Archived article

Please note that tax, investment, pension and ISA rules can change and the information and any views contained in this article may now be inaccurate.

Only companies with an unblemished record are allowed in this ETF

SPDR S&P US Dividend Aristocrats UCITS ETF (USDV) Price: £54.30

Assets: £3 billion

Social media giant Meta Platforms (META:NASDAQ) is making waves across the pond with news of a maiden dividend but for investors seeking not just a reliable source of income from the US but one that is actually guaranteed to grow each year, the SPDR S&P US Dividend Aristocrats UCITS ETF (USDV) is the ideal investment.

The fund is based on the S&P500 Dividend Aristocrats, a select group of companies which have all increased their payout every year for at least the last quarter of a century.

If an Aristocrat company cuts or even just holds its dividend unchanged for a year, it exits the index and the clock is reset.

The index was created in May 2005, and unlike the S&P 500 itself is equally weighted so each constituent is rated the same, without bias, and the basket is rebalanced at the start of every quarter.

Constituents must have a float-adjusted market cap of at least $3 billion as of the rebalancing date and a minimum daily liquidity of $5 million.

To ensure diversification, there must be a minimum of 40 stocks (today it stands at exactly 100) and no single sector can account for more than 30% of the index weight.

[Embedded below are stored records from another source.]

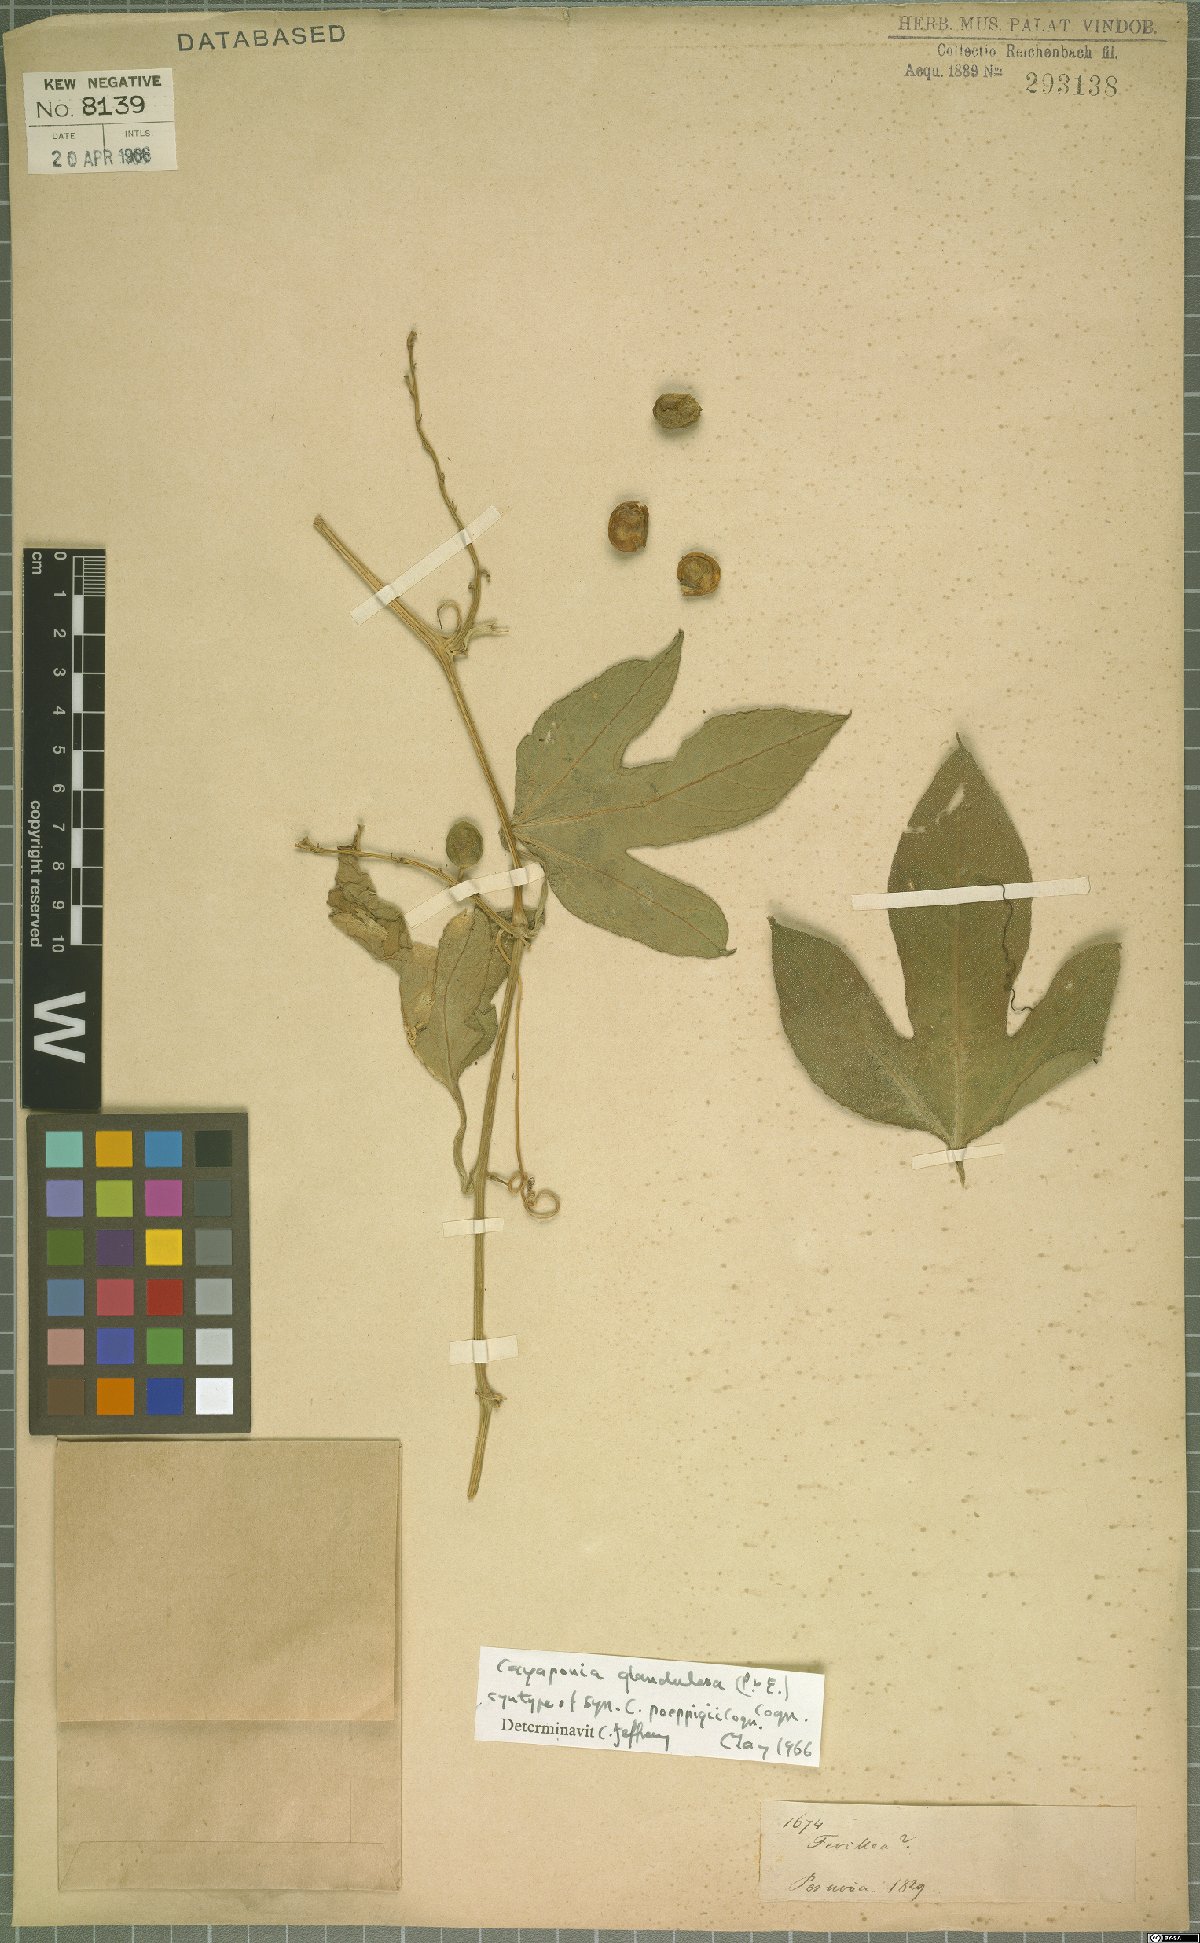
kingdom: Plantae
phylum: Tracheophyta
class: Magnoliopsida
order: Cucurbitales
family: Cucurbitaceae
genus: Cayaponia
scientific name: Cayaponia glandulosa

Since 1926, dividends have contributed nearly a third of total equity returns and the index is designed to capture sustainably rising dividends as well as capital growth potential.

As you would expect, the index looks very different to the underlying S&P 500 – for example, it doesn’t include any of the ‘Magnificent Seven’ tech giants, even though Microsoft (MSFT:NASDAQ) is the biggest index payer in real terms, handing $22.3 billion to shareholders last year, and Apple (AAPL:NASDAQ) is the third-biggest payer with $14 billion in dividends.

Even so, the Dividend Aristocrats ETF yields 2.28% compared with 1.39% for the S&P500, so there is a reasonable uplift in income, with a 0.35% ongoing charge.

Over the last decade the ETF has generated an average total return of 11.15% against 12.62% for the benchmark, although that figure is somewhat distorted by the outperformance of big tech stocks in 2023, when the benchmark produced a total return of 20.82% while the ETF managed just 4.61%.